> [GIVEN RECORDS]:
-------

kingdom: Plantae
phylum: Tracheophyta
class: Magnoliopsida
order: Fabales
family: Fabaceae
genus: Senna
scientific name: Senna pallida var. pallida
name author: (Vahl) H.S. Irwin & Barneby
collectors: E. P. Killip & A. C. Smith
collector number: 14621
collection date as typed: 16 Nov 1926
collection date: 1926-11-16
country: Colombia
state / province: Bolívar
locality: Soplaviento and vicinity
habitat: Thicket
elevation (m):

-------

> [STATED TASK]: Copy out everything from the line containing "class: Magnoliopsida" down to the final line of the material, including both of those lines.

> [EXERCISE RESULT]:
class: Magnoliopsida
order: Fabales
family: Fabaceae
genus: Senna
scientific name: Senna pallida var. pallida
name author: (Vahl) H.S. Irwin & Barneby
collectors: E. P. Killip & A. C. Smith
collector number: 14621
collection date as typed: 16 Nov 1926
collection date: 1926-11-16
country: Colombia
state / province: Bolívar
locality: Soplaviento and vicinity
habitat: Thicket
elevation (m):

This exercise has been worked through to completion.